KPK Periksa Aspidsus Kejati Bengkulu Terkait OTT Suap Pejabat
Komisi Pemberantasan Korupsi (KPK) memeriksa Aspidsus Kejaksaan Tinggi (Kejati) Bengkulu, Hendri Nainggolan, Rabu (2/8/2017).
Penulis: Theresia Felisiani
Editor: Fajar Anjungroso
TRIBUNNEWS.COM, JAKARTA - Komisi Pemberantasan Korupsi (KPK) memeriksa Aspidsus Kejaksaan Tinggi (Kejati) Bengkulu, Hendri Nainggolan, Rabu (2/8/2017).
Juru Bicara KPK, Febri Diansyah membenarkan adanya jadwal pemeriksaan terhadap Hendri Nainggolan terkait kasus suap pengumpulan bukti dan keterangan di proyek Balai Wilayah Sungai Sumatera (BWSS) VII Bengkulu tahun 2015-2016.
"Hendri Nainggolan, Aspidsus Kejaksaan Tinggi Bengkulu diperiksa sebagai saksi untuk tersangka AAN (Amin Anwari) dan PP ( Parlin Purba)," ungkap Febri.
Diketahui dalam beberapa minggu terakhir, penyidik KPK menggilir pemeriksaan saksi-saksi dari pihak Intelijen Kejati Bengkulu terkait Kasie III Intel Kejati Bengkulu, Parlin Purba yang menjadi tersangka di kasus ini.
Jumat (28/7/2017) Melistri, staf Intelijen Kejati Bengkulu diperiksa untuk tersangka Amin Anwari (AAN) dan Parlin Purba (PP).
Sebelumnya penyidik juga memeriksa Edi Sumano, Asintel Kejati Bengkulu dan Edy Sumarno, Litbang Kejaksaan Agung.

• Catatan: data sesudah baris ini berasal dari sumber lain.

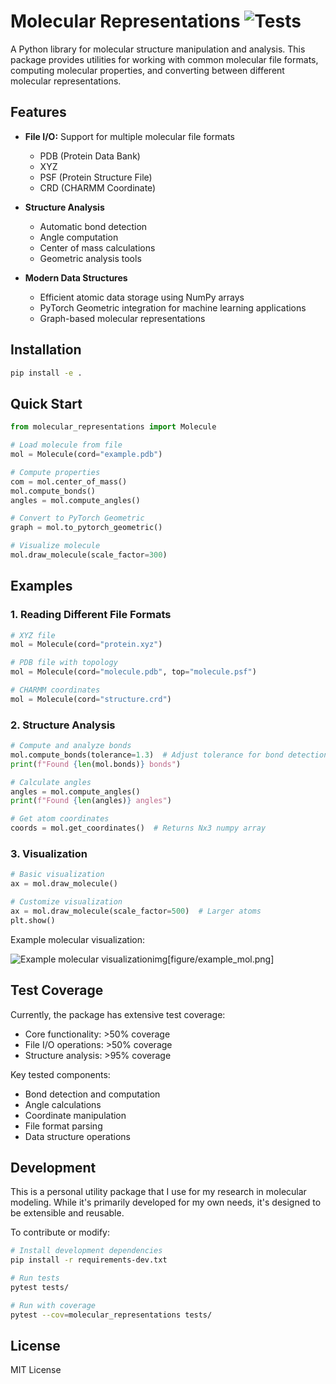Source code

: # Molecular Representations ![Tests](https://github.com/tobias-fritz/molecular-representations/actions/workflows/tests.yml/badge.svg)

A Python library for molecular structure manipulation and analysis. This package provides utilities for working with common molecular file formats, computing molecular properties, and converting between different molecular representations.

## Features

- **File I/O:** Support for multiple molecular file formats
  - PDB (Protein Data Bank)
  - XYZ
  - PSF (Protein Structure File)
  - CRD (CHARMM Coordinate)

- **Structure Analysis**
  - Automatic bond detection 
  - Angle computation 
  - Center of mass calculations
  - Geometric analysis tools

- **Modern Data Structures**
  - Efficient atomic data storage using NumPy arrays
  - PyTorch Geometric integration for machine learning applications
  - Graph-based molecular representations

## Installation

```bash
pip install -e .
```

## Quick Start

```python
from molecular_representations import Molecule

# Load molecule from file
mol = Molecule(cord="example.pdb")

# Compute properties
com = mol.center_of_mass()
mol.compute_bonds()
angles = mol.compute_angles()

# Convert to PyTorch Geometric
graph = mol.to_pytorch_geometric()

# Visualize molecule
mol.draw_molecule(scale_factor=300)
```

## Examples

### 1. Reading Different File Formats

```python
# XYZ file
mol = Molecule(cord="protein.xyz")

# PDB file with topology
mol = Molecule(cord="molecule.pdb", top="molecule.psf")

# CHARMM coordinates
mol = Molecule(cord="structure.crd")
```

### 2. Structure Analysis

```python
# Compute and analyze bonds
mol.compute_bonds(tolerance=1.3)  # Adjust tolerance for bond detection
print(f"Found {len(mol.bonds)} bonds")

# Calculate angles
angles = mol.compute_angles()
print(f"Found {len(angles)} angles")

# Get atom coordinates
coords = mol.get_coordinates()  # Returns Nx3 numpy array
```

### 3. Visualization

```python
# Basic visualization
ax = mol.draw_molecule()

# Customize visualization
ax = mol.draw_molecule(scale_factor=500)  # Larger atoms
plt.show()
```
Example molecular visualization:

![Example molecular visualization](docs/figures/molecule_example.png)img[figure/example_mol.png]

## Test Coverage

Currently, the package has extensive test coverage:
- Core functionality: >50% coverage
- File I/O operations: >50% coverage
- Structure analysis: >95% coverage

Key tested components:
- Bond detection and computation
- Angle calculations
- Coordinate manipulation
- File format parsing
- Data structure operations

## Development

This is a personal utility package that I use for my research in molecular modeling. While it's primarily developed for my own needs, it's designed to be extensible and reusable.

To contribute or modify:

```bash
# Install development dependencies
pip install -r requirements-dev.txt

# Run tests
pytest tests/

# Run with coverage
pytest --cov=molecular_representations tests/
```

## License

MIT License

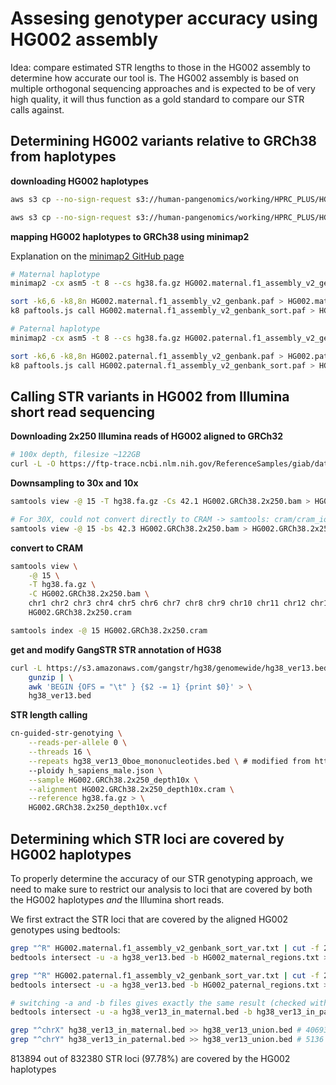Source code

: # Assesing genotyper accuracy using HG002 assembly

Idea: compare estimated STR lengths to those in the HG002 assembly to determine how accurate our tool is. The HG002 assembly is based on multiple orthogonal sequencing approaches and is expected to be of very high quality, it will thus function as a gold standard to compare our STR calls against.

## Determining HG002 variants relative to GRCh38 from haplotypes

**downloading HG002 haplotypes**
```bash
aws s3 cp --no-sign-request s3://human-pangenomics/working/HPRC_PLUS/HG002/assemblies/year1_f1_assembly_v2_genbank/HG002.maternal.f1_assembly_v2_genbank.fa.gz ./

aws s3 cp --no-sign-request s3://human-pangenomics/working/HPRC_PLUS/HG002/assemblies/year1_f1_assembly_v2_genbank/HG002.paternal.f1_assembly_v2_genbank.fa.gz ./
```

**mapping HG002 haplotypes to GRCh38 using minimap2**

Explanation on the [minimap2 GitHub page](https://github.com/lh3/minimap2/tree/master/misc#asmvar)
```bash
# Maternal haplotype
minimap2 -cx asm5 -t 8 --cs hg38.fa.gz HG002.maternal.f1_assembly_v2_genbank.fa.gz > HG002.maternal.f1_assembly_v2_genbank.paf

sort -k6,6 -k8,8n HG002.maternal.f1_assembly_v2_genbank.paf > HG002.maternal.f1_assembly_v2_genbank_sort.paf
k8 paftools.js call HG002.maternal.f1_assembly_v2_genbank_sort.paf > HG002.maternal.f1_assembly_v2_genbank_sort_var.txt

# Paternal haplotype
minimap2 -cx asm5 -t 8 --cs hg38.fa.gz HG002.paternal.f1_assembly_v2_genbank.fa.gz > HG002.paternal.f1_assembly_v2_genbank.paf

sort -k6,6 -k8,8n HG002.paternal.f1_assembly_v2_genbank.paf > HG002.paternal.f1_assembly_v2_genbank_sort.paf
k8 paftools.js call HG002.paternal.f1_assembly_v2_genbank_sort.paf > HG002.paternal.f1_assembly_v2_genbank_sort_var.txt
```

## Calling STR variants in HG002 from Illumina short read sequencing

**Downloading 2x250 Illumina reads of HG002 aligned to GRCh32**
```bash
# 100x depth, filesize ~122GB
curl -L -O https://ftp-trace.ncbi.nlm.nih.gov/ReferenceSamples/giab/data/AshkenazimTrio/HG002_NA24385_son/NIST_Illumina_2x250bps/novoalign_bams/HG002.GRCh38.2x250.bam
```

**Downsampling to 30x and 10x**
```bash
samtools view -@ 15 -T hg38.fa.gz -Cs 42.1 HG002.GRCh38.2x250.bam > HG002.GRCh38.2x250_depth10x.cram

# For 30X, could not convert directly to CRAM -> samtools: cram/cram_io.c:3180: cram_ref_decr_locked: Assertion `r->ref_id[id]->count == 0' failed.
samtools view -@ 15 -bs 42.3 HG002.GRCh38.2x250.bam > HG002.GRCh38.2x250_depth30x.bam
```

**convert to CRAM**
```bash
samtools view \
    -@ 15 \
    -T hg38.fa.gz \
    -C HG002.GRCh38.2x250.bam \
    chr1 chr2 chr3 chr4 chr5 chr6 chr7 chr8 chr9 chr10 chr11 chr12 chr13 chr14 chr15 chr16 chr17 chr18 chr19 chr20 chr21 chr22 chrX chrY > \
    HG002.GRCh38.2x250.cram

samtools index -@ 15 HG002.GRCh38.2x250.cram
```

**get and modify GangSTR STR annotation of HG38**
```bash
curl -L https://s3.amazonaws.com/gangstr/hg38/genomewide/hg38_ver13.bed.gz | \
    gunzip | \
    awk 'BEGIN {OFS = "\t" } {$2 -= 1} {print $0}' > \
    hg38_ver13.bed
```

**STR length calling**
```bash
cn-guided-str-genotying \
    --reads-per-allele 0 \
    --threads 16 \
    --repeats hg38_ver13_0boe_mononucleotides.bed \ # modified from https://s3.amazonaws.com/gangstr/hg38/genomewide/hg38_ver13.bed.gz
    --ploidy h_sapiens_male.json \
    --sample HG002.GRCh38.2x250_depth10x \
    --alignment HG002.GRCh38.2x250_depth10x.cram \
    --reference hg38.fa.gz > \
    HG002.GRCh38.2x250_depth10x.vcf
```

## Determining which STR loci are covered by HG002 haplotypes
To properly determine the accuracy of our STR genotyping approach, we need to make sure to restrict our analysis
to loci that are covered by both the HG002 haplotypes *and* the Illumina short reads. 

We first extract the STR loci that are covered by the aligned HG002 genotypes using bedtools:
```bash
grep "^R" HG002.maternal.f1_assembly_v2_genbank_sort_var.txt | cut -f 2-4 > HG002_maternal_regions.txt
bedtools intersect -u -a hg38_ver13.bed -b HG002_maternal_regions.txt > hg38_ver13_in_maternal.bed

grep "^R" HG002.paternal.f1_assembly_v2_genbank_sort_var.txt | cut -f 2-4 > HG002_paternal_regions.txt
bedtools intersect -u -a hg38_ver13.bed -b HG002_paternal_regions.txt > hg38_ver13_in_paternal.bed

# switching -a and -b files gives exactly the same result (checked with openssl sha256)
bedtools intersect -u -a hg38_ver13_in_maternal.bed -b hg38_ver13_in_paternal.bed > hg38_ver13_union.bed

grep "^chrX" hg38_ver13_in_maternal.bed >> hg38_ver13_union.bed # 40693 loci
grep "^chrY" hg38_ver13_in_paternal.bed >> hg38_ver13_union.bed # 5136 loci
```
813894 out of 832380 STR loci (97.78%) are covered by the HG002 haplotypes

Saksi Ahlal yang juga staf intelijen Kejati Bengkulu pada pemeriksaan Kamis (27/7/2017) kemarin tidak memenuhi panggilan dan akan dijadwal ulang.
Seperti diketahui, KPK telah menetapkan Kasie III Intel Kejati Bengkulu, Parlin Purba (PP); pejabat pembuat komitmen di Balai Wilayah Sungai Sumatera VII Bengkulu, Amin Anwari (AAN) dan Direktur PT Mukomuko Putra Selatan Manjudo, Murni Suhardi (MSU) sebagai tersangka dalam OTT di Bengkulu.
Parlin diduga telah menerima uang Rp10 juta dari Amin Anwari dan Murni Suhardi. KPK juga menduga sudah ada pemberian sebelumnya kepada Parlin Purba sebesar Rp150 juta.
Pemberian uang tersebut terkait dengan pengumpulan bukti dan keterangan dalam sejumlah proyek yang ada di Balai Wilayah Sungai Sumatera VII Bengkulu.
Selaku pemberi, Amin Anwari dan Murni Sugardi dijerat Pasal 5 ayat (1) huruf a atau Pasal 5 ayat (1) huruf b atau Pasal 13 UU Nomor 31/1999 yang telah diubah UU Nomor 20/2001 tentang Pemberantasan Tindak Pidana Korupsi juncto Pasal 55 ayat (1) ke-1 KUHP.
Sementara penerima, Parlin Purba dijerat Pasal 12 huruf a atau b atau Pasal 11 UU Nomor 31/1999 yang telah diubah UU Nomor 20/2001 tentang Pemberantasan Tindak Pidana Korupsi juncto Pasal 55 ayat (1) ke-1 KUHP.